By day, David Reichley is the mild-mannered director of Wayfarer Camp. But at camp, David turns into REC MAN, whose curly blond wig has the ability to help any and every camper have fun. Each month, REC MAN will present a new game that you can use in your student ministry.
This month’s game is Human Bingo. It’s a great icebreaker game to play with a new group. While it requires a little work to set up, the payoff is worth it.
Preparation: Before students arrive, you will need to create bingo cards. The cards should have 25 squares – five rows of five squares, as you see in the picture above. The middle space should be a free space, as in regular bingo.
Fill the squares with statements that describe one or more students in the group. These facts can be facts you know, specific to one student, or generic facts that apply to many students. Come up with enough facts to fill the 24 spaces on the card (aside from the free space).
For example, squares can be things like: likes sushi; is an only child; loves chocolate; has never been snow skiing. The more creative you are, the more fun the game will be.
Supplies: Each student needs a bingo card and a sharpie or pen.
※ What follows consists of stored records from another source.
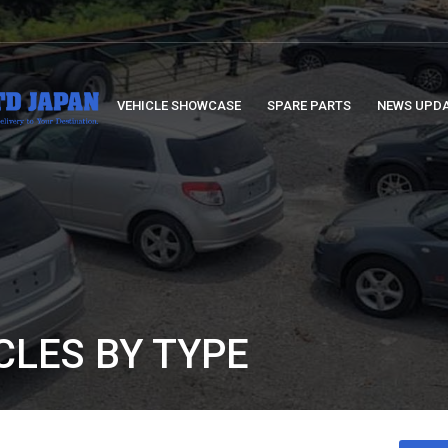
VEHICLE SHOWCASE
SPARE PARTS
NEWS UPD
CLES BY TYPE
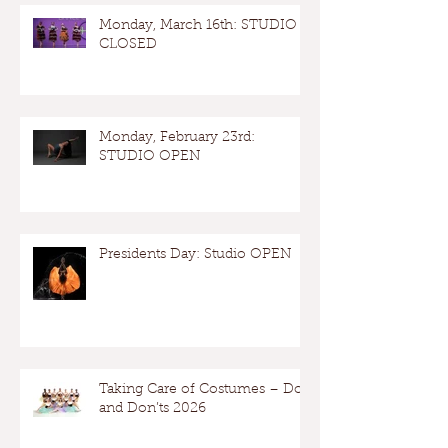
Monday, March 16th: STUDIO
CLOSED
Monday, February 23rd:
STUDIO OPEN
Presidents Day: Studio OPEN
Taking Care of Costumes – Dos
and Don’ts 2026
Participation: All students participate at once. Adult leaders can join in the fun.
Start: When you say “go,” students should mingle with each other. As they do, they should ask questions of other students to find a square that applies to them. Once a student finds a match, he or she should have the other student initial the box.
Finish: Students continue to do this until they complete a line on the card horizontally, vertically, or diagonally. When this happens, the student with the completed card should shout BINGO! At this point, the leader of the game should check the card to make sure the bingo is legitimate. Award a prize to the winner.
Rules: If your group has at least 20 people, it’s best to make sure that no one initials any single card more than once. With smaller groups, you can allow for multiple initials, but you may want to keep students from getting one person to initial a card twice at the same time.
Debrief: After the game, you may choose to go through each square and ask students to raise their hands if that square applies to them. This will help students get to know each other better and will also allow you to initiate discussion. This is another good reason to make the squares as unique as possible.
So, if you are looking for a way to get students moving around and to break the ice as they get to know each other, give Human Bingo a try. And always remember … Have fun!